Saturday, May 17, 2008

But When Bush Does It...

The AP has an interesting story this morning, "Late Senator Figures in 2008 Presidential Furor" (see here).

As most of you know, Bush recently mentioned a U.S. Senator during World War II who thought everything would be all right if he could just talk to Hitler. And Bush was associating that appeasement with people today who want to talk to Iran (hint, hint, Barack Obama).

Well, the Senator's name was William Borah of Idaho, a maverick Republican who had an isolationist stance to world affairs, opposed Herbert Hoover for President, and supported some of FDR's big government social programs.

What struck me was that some historians questioned Bush's right to draw analogies from history.

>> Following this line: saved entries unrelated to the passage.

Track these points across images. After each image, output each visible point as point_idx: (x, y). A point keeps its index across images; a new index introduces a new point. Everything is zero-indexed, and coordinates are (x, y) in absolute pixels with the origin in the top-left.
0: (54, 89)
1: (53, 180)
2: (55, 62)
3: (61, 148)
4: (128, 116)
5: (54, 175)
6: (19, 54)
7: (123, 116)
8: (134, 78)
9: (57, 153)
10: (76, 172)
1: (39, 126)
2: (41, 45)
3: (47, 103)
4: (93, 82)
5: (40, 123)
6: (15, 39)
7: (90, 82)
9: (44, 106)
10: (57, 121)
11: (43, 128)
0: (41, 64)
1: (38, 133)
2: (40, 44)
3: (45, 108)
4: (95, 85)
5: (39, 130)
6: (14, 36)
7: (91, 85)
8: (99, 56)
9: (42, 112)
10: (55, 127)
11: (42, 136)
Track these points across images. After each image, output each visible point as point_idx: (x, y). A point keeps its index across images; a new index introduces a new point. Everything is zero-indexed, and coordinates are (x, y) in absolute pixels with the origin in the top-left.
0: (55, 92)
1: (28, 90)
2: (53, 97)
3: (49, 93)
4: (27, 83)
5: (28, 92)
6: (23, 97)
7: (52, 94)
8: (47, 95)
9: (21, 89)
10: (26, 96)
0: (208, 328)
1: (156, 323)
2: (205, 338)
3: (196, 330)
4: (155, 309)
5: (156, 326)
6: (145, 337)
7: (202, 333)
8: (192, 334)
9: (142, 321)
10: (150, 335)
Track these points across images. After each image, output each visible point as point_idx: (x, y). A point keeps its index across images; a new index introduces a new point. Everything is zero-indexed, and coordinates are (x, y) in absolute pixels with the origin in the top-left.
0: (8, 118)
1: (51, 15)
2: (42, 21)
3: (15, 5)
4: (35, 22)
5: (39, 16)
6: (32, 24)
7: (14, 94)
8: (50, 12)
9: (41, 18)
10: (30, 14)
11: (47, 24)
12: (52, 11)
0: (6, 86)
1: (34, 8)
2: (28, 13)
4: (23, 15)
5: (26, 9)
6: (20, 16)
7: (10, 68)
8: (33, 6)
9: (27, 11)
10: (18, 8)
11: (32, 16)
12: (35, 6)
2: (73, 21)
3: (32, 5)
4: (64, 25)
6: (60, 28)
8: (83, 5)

One Idaho historian, Adam Sowards, states: "Trying to draw analogies from the past is something used a lot by political candidates...There's a common saying, 'History always repeats itself...Historians don't like that saying, because the context is always changing. It's never the exact same situation."

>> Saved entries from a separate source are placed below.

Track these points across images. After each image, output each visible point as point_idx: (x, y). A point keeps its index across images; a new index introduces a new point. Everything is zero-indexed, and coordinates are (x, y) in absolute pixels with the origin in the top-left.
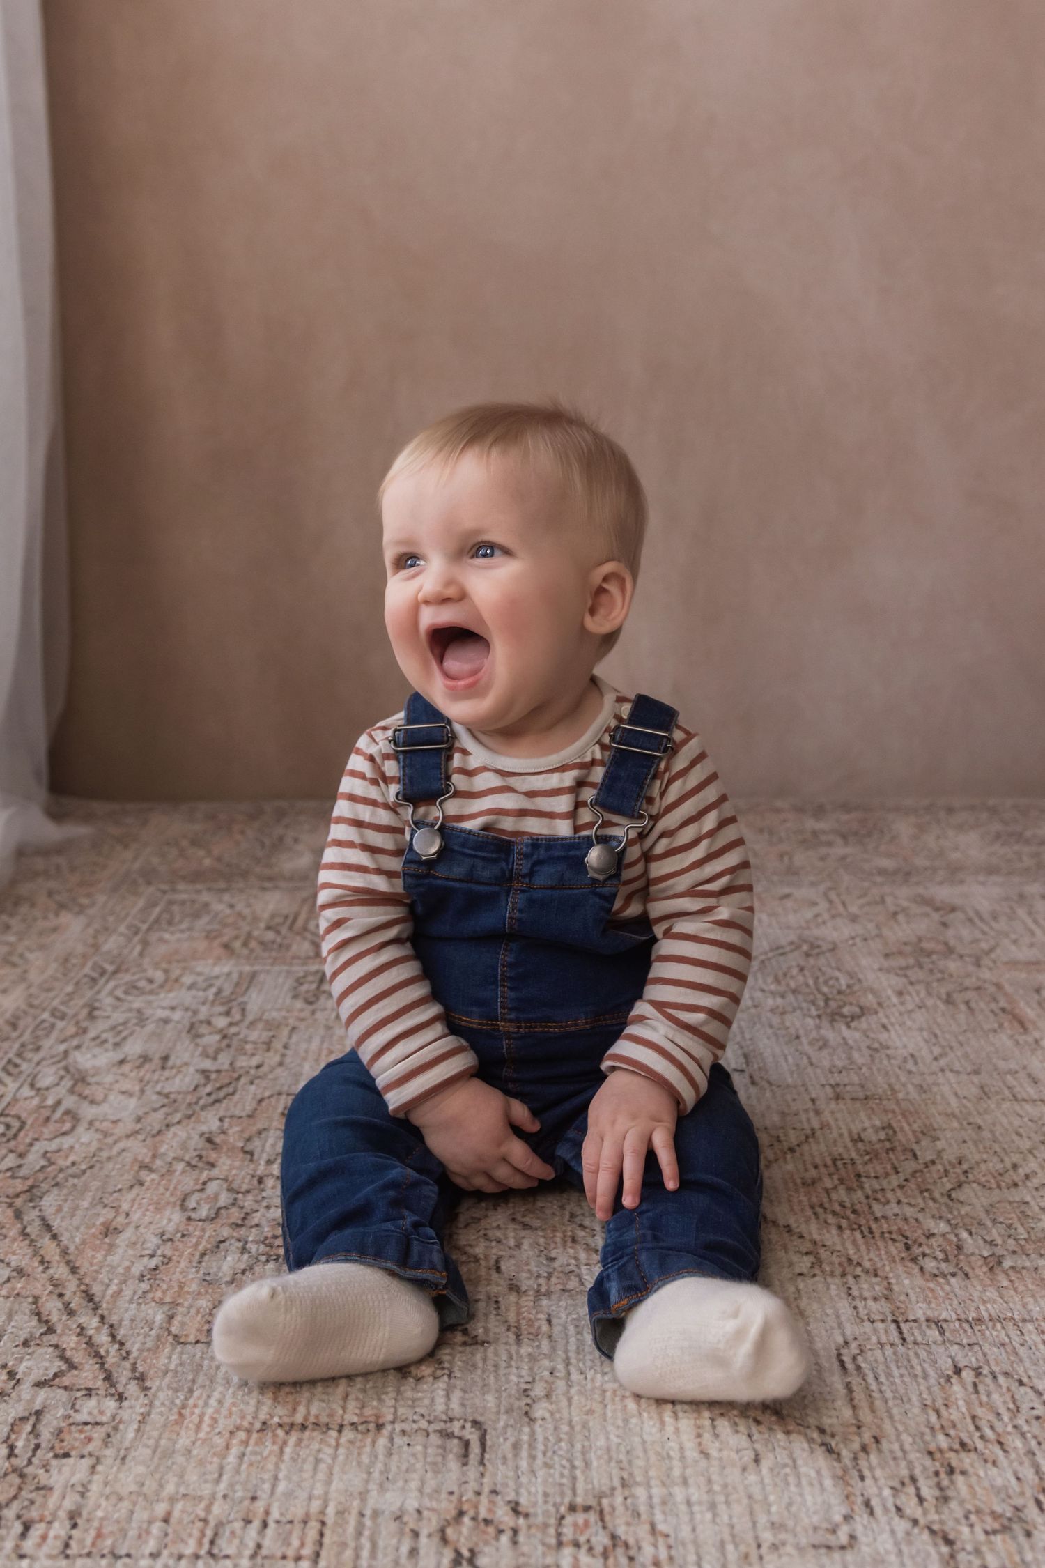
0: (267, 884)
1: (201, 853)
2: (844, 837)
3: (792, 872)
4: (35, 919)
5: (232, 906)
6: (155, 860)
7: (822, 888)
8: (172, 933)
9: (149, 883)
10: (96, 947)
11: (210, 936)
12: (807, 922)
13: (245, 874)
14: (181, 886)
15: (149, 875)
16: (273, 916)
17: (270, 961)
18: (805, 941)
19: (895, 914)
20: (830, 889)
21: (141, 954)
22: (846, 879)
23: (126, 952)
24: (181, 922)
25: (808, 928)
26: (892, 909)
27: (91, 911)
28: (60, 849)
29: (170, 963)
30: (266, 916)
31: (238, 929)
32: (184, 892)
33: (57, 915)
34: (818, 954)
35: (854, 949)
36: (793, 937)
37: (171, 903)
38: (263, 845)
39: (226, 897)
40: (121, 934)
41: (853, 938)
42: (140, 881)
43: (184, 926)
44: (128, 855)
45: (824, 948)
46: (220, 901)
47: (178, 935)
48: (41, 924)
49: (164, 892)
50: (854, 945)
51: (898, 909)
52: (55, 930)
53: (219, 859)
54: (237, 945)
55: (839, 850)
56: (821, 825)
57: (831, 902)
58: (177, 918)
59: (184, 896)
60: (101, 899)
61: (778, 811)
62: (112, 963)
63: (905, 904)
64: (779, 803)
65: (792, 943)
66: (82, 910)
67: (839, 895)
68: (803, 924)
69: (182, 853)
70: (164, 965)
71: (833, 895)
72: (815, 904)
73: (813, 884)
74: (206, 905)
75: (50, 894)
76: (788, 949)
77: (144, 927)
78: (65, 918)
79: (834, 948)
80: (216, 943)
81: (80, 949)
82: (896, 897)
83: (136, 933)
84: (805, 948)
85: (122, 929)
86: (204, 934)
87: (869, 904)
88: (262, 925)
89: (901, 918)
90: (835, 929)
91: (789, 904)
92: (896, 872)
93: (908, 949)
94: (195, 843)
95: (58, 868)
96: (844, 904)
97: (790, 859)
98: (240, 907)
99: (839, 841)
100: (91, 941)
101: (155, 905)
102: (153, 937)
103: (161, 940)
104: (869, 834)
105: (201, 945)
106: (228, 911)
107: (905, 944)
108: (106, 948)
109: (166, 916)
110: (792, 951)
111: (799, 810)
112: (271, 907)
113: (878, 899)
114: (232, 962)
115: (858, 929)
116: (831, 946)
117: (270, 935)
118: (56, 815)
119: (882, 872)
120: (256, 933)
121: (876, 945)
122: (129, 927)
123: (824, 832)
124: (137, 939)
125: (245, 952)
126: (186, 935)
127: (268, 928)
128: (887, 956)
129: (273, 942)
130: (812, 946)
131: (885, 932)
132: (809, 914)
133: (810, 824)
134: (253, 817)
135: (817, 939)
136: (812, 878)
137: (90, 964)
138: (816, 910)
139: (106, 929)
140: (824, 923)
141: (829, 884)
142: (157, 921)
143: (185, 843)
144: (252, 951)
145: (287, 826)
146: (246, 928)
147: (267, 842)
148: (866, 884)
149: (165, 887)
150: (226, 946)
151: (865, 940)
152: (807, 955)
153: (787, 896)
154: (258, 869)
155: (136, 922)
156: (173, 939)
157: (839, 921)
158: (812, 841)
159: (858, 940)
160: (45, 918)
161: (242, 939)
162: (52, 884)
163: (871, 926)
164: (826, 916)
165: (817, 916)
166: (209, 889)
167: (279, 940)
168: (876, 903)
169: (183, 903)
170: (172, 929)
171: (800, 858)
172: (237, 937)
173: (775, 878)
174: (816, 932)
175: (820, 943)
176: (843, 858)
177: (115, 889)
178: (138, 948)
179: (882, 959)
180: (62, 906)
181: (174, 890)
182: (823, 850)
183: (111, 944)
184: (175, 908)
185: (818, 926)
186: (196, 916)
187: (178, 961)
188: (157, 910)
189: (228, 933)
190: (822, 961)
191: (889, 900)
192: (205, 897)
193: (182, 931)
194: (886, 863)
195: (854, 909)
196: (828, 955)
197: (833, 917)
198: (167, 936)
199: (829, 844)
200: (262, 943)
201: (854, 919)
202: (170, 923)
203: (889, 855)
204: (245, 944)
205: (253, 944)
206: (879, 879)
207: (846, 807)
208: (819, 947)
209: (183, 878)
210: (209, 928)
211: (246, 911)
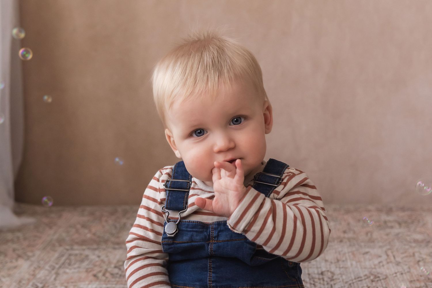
0: (117, 246)
1: (86, 231)
2: (400, 224)
3: (371, 241)
4: (6, 263)
5: (99, 257)
6: (64, 235)
7: (385, 249)
8: (70, 269)
9: (60, 245)
10: (34, 275)
11: (87, 271)
12: (375, 265)
13: (106, 241)
14: (76, 247)
15: (61, 242)
16: (118, 261)
17: (115, 283)
18: (372, 274)
19: (419, 261)
20: (389, 249)
21: (55, 279)
22: (397, 244)
23: (48, 278)
24: (75, 264)
25: (375, 268)
26: (418, 259)
27: (33, 259)
28: (19, 229)
29: (68, 283)
30: (115, 261)
31: (101, 267)
32: (77, 250)
33: (17, 260)
34: (378, 281)
35: (396, 278)
36: (367, 272)
37: (70, 255)
38: (116, 227)
39: (97, 252)
40: (47, 270)
41: (396, 273)
42: (57, 244)
43: (76, 266)
44: (51, 232)
45: (381, 278)
46: (94, 254)
47: (73, 270)
48: (9, 265)
49: (67, 250)
50: (396, 276)
51: (421, 259)
52: (15, 267)
53: (94, 234)
54: (100, 275)
55: (397, 230)
56: (390, 218)
57: (388, 255)
58: (73, 262)
59: (77, 252)
60: (38, 253)
61: (369, 211)
62: (41, 283)
63: (424, 257)
64: (370, 207)
65: (366, 275)
66: (28, 258)
67: (392, 252)
68: (373, 267)
69: (77, 231)
70: (66, 284)
71: (389, 253)
72: (380, 257)
73: (381, 247)
74: (87, 256)
75: (14, 250)
76: (363, 278)
77: (57, 266)
78: (21, 262)
79: (386, 278)
80: (91, 274)
81: (27, 276)
82: (421, 254)
83: (53, 269)
84: (372, 278)
85: (47, 267)
86: (84, 270)
87: (406, 257)
88: (113, 266)
89: (421, 263)
90: (388, 269)
91: (367, 256)
92: (422, 241)
93: (423, 278)
94: (84, 226)
95: (18, 238)
96: (394, 257)
97: (371, 235)
98: (103, 257)
99: (397, 226)
100: (32, 273)
101: (63, 256)
102: (61, 271)
103: (65, 273)
104: (413, 222)
105: (83, 275)
106: (97, 259)
107: (421, 276)
108: (38, 276)
109: (68, 261)
110: (365, 279)
111: (379, 210)
112: (118, 257)
113: (411, 254)
114: (97, 283)
115: (400, 269)
116: (385, 277)
117: (116, 271)
118: (18, 213)
119: (416, 241)
120: (109, 270)
121: (407, 277)
122: (50, 266)
123: (390, 221)
124: (53, 272)
125: (104, 278)
126: (76, 270)
127: (115, 267)
128: (411, 282)
129: (117, 274)
130: (376, 277)
131: (412, 270)
132: (376, 262)
133: (384, 217)
134: (112, 213)
135: (378, 273)
136: (381, 244)
137: (31, 283)
138: (380, 260)
139: (39, 267)
140: (383, 266)
141: (388, 247)
142: (63, 264)
143: (79, 226)
144: (107, 278)
145: (128, 219)
146: (105, 267)
147: (118, 225)
148: (407, 247)
149: (68, 247)
150: (95, 276)
151: (402, 274)
152: (372, 281)
153: (367, 253)
154: (113, 239)
155: (54, 264)
156: (70, 272)
157: (390, 265)
158: (383, 226)
159: (398, 274)
160: (11, 262)
161: (103, 272)
162: (15, 246)
163: (406, 267)
164: (385, 263)
165: (380, 262)
166: (89, 249)
167: (120, 273)
168: (410, 256)
169: (76, 255)
170: (70, 267)
171: (376, 235)
172: (100, 272)
173: (363, 244)
174: (379, 270)
175: (379, 275)
176: (397, 234)
177: (44, 248)
178: (54, 276)
179: (408, 283)
180: (19, 256)
181: (72, 249)
182: (388, 231)
183: (41, 274)
184: (72, 258)
185: (380, 267)
186: (82, 261)
187: (72, 282)
188: (63, 259)
189: (97, 269)
190: (379, 283)
191: (417, 255)
192: (87, 252)
193: (75, 268)
194: (419, 237)
195: (398, 259)
196: (383, 281)
197: (388, 263)
198: (67, 270)
199: (392, 227)
200: (112, 274)
201: (398, 264)
202: (70, 264)
203: (421, 233)
204: (104, 275)
205: (108, 275)
206: (414, 245)
207: (403, 209)
208: (379, 277)
209: (77, 243)
210: (88, 267)
211: (106, 259)
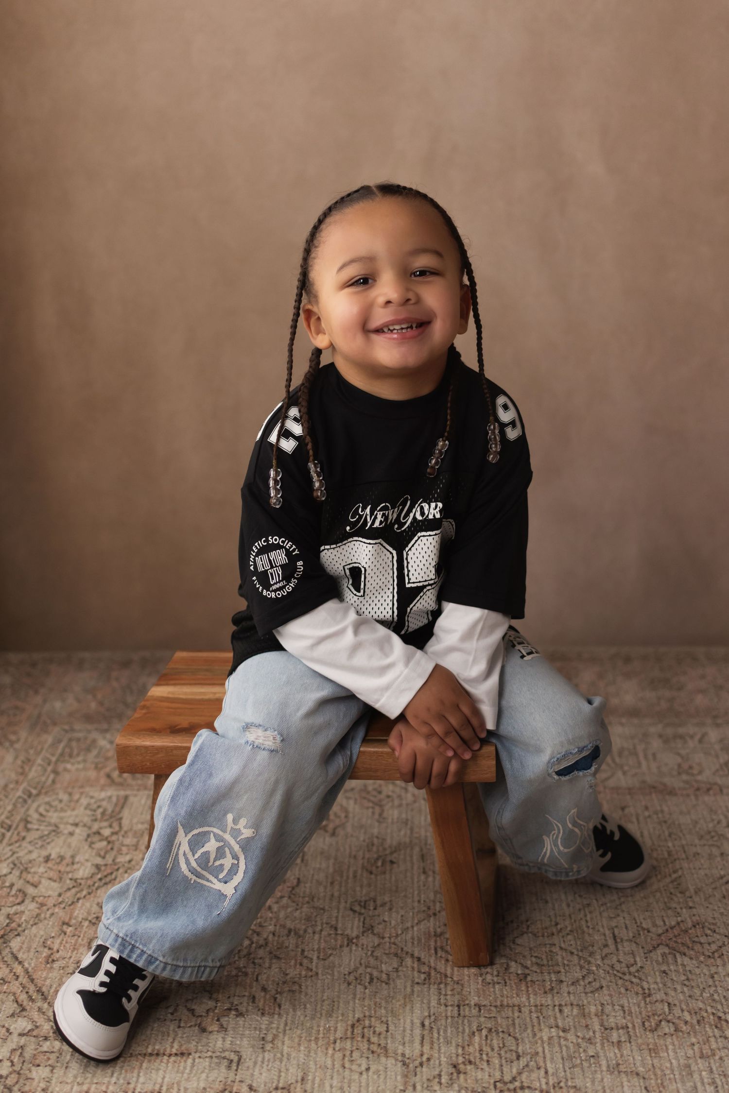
5: (111, 742)
6: (58, 705)
8: (73, 764)
9: (56, 724)
10: (24, 775)
11: (97, 767)
13: (119, 717)
14: (78, 726)
15: (55, 718)
21: (54, 781)
23: (43, 779)
24: (78, 755)
27: (17, 746)
29: (73, 788)
32: (80, 731)
37: (71, 740)
39: (108, 735)
40: (40, 765)
42: (49, 722)
43: (80, 758)
44: (40, 700)
46: (104, 738)
47: (76, 766)
49: (66, 731)
53: (101, 704)
58: (75, 752)
59: (80, 734)
60: (23, 735)
62: (35, 788)
66: (11, 745)
70: (69, 790)
74: (95, 741)
77: (54, 759)
78: (2, 751)
80: (102, 773)
81: (14, 776)
83: (49, 764)
85: (40, 761)
86: (93, 765)
100: (20, 770)
101: (60, 741)
102: (61, 767)
103: (66, 770)
108: (30, 776)
109: (67, 750)
114: (112, 788)
122: (44, 759)
124: (50, 769)
125: (120, 780)
126: (81, 766)
137: (21, 788)
139: (29, 760)
142: (62, 754)
144: (125, 779)
149: (67, 727)
150: (108, 776)
155: (48, 756)
156: (73, 768)
166: (97, 729)
169: (79, 740)
170: (72, 761)
177: (33, 728)
178: (51, 776)
181: (72, 730)
183: (33, 772)
184: (74, 744)
186: (88, 750)
187: (78, 787)
188: (62, 745)
189: (110, 765)
192: (94, 735)
193: (79, 763)
198: (69, 766)
202: (71, 756)
209: (78, 720)
210: (96, 760)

And, in its characteristically neutral, detached, "just the facts, maam" manner, the AP says: "[M]aking Borah and his 1939 comments the poster child for foolhardy Nazi appeasement, then connecting the dots to the current presidential race, is a dicey intellectual proposition."

You know, I rarely hear those sorts of things said when the Democrats appeal to history. "We can't have a complete laissez faire economy, because Harding and Coolidge and Hoover did that, and it got us into the Great Depression." Or "The Iraq War is just like Vietnam." Those are just accepted as facts. But when Bush draws a historical analogy, we're supposed to see it as an intellectual blunder.

Not that I don't see Sowards' point. We can't just appeal to the past. We have to point to current evidence that Iran is a danger. And NPR has a good story on that President of Iran, whose name I can't remember or spell (see Writer Kasra Naji on Ahmadinejad's 'Secret History'). He's not a guy we want to have nuclear weapons! And he makes some of his own judgments on Nazi Germany.